I have never been particularly good at mental math. On multiple occasions, I’ve been asked “You study mathematics right? Calculate $34\times 47$“. And on many occasions, someone else would have calculated it faster than me. Of course I could rebuff it by saying something like “mathematicians are not calculators. We study ideas”. But I never did. This is because I have tried to be better at mental calculations for a long time, and have always failed. Hence, unless I join an Abacus class or something, I will probably never be much better than the layperson in multiplying two digit numbers in my head.

And then of course come the people with synesthesia. On seeing numbers, some people with synesthesia have reported seeing colors or shapes. If you ask them to multiply $34\times 47$ for instance, they would see something like a yellow disc swallowing a giraffe, and then turning into a hippopotamus. And as soon as they see the hippopotamus, they’d know that the answer is $1598$. You don’t believe me? See this.

Why this discrepancy? This is because I don’t have a sensory or emotional response when I see a number. I just see it as something written on a piece of paper. However, a person with synesthesia has re-labeled various numbers as emotions. And those emotions help them calculate much faster than the usual multiplication algorithm would.

## So how can we use any of this stuff?

Over the past year, since I decided to fire up this blog again, I have tried to learn very many different concepts from different fields. At the beginning, I was understanding things only at a superficial level. At the same time of course, I was also having trouble understanding my own mathematical field, that Penn State might soon proclaim I am an expert at because I’ve done a PhD in it. What a load of drivel.

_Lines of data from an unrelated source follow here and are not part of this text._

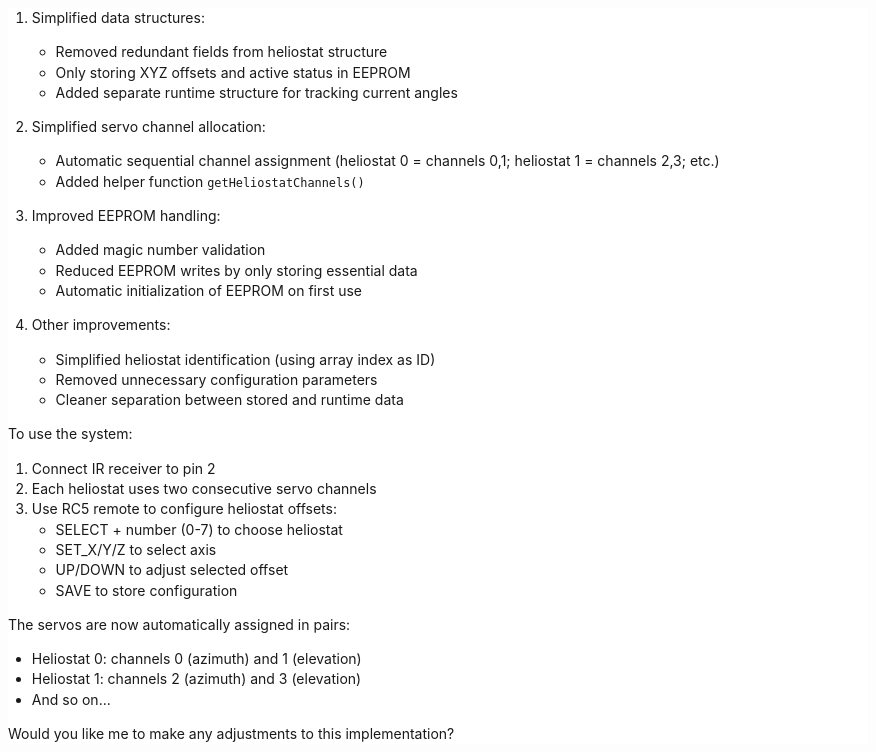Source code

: 1. Simplified data structures:
   - Removed redundant fields from heliostat structure
   - Only storing XYZ offsets and active status in EEPROM
   - Added separate runtime structure for tracking current angles

2. Simplified servo channel allocation:
   - Automatic sequential channel assignment (heliostat 0 = channels 0,1; heliostat 1 = channels 2,3; etc.)
   - Added helper function `getHeliostatChannels()`

3. Improved EEPROM handling:
   - Added magic number validation
   - Reduced EEPROM writes by only storing essential data
   - Automatic initialization of EEPROM on first use

4. Other improvements:
   - Simplified heliostat identification (using array index as ID)
   - Removed unnecessary configuration parameters
   - Cleaner separation between stored and runtime data

To use the system:
1. Connect IR receiver to pin 2
2. Each heliostat uses two consecutive servo channels
3. Use RC5 remote to configure heliostat offsets:
   - SELECT + number (0-7) to choose heliostat
   - SET_X/Y/Z to select axis
   - UP/DOWN to adjust selected offset
   - SAVE to store configuration

The servos are now automatically assigned in pairs:
- Heliostat 0: channels 0 (azimuth) and 1 (elevation)
- Heliostat 1: channels 2 (azimuth) and 3 (elevation)
- And so on...

Would you like me to make any adjustments to this implementation?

However, after failing to understand a particular mathematical paper despite reading it multiple times over a month, I started drawing things up on my iPad in multiple colors. In other words, I began relabeling those mathematical concepts as sketches on my iPad. Now on, whenever I would read a concept, my brain would visualize only that sketch that I’d made for it. They didn’t even need to be accurate drawings of the concept. I just needed some visual representation. This was tremendously helpful. I soon began doing the same for concepts that I tried to learn from other papers, and I think that I now understand many concepts much better than before.

Of course, if I am able to relabel those mathematical concepts as some emotions inside my head, I would have an even easier time understanding, recalling and manipulating those concepts. However, until I figure out how to do so, a sensory (visual) representation would suffice.

So if you’re trying to learn something, understand it using reason and logic. But remember it by relabeling it as something that evokes a sensory or emotional response. If you’re anything like me (let’s hope for your sake you’re not), it might greatly boost your ability to learn new things much faster.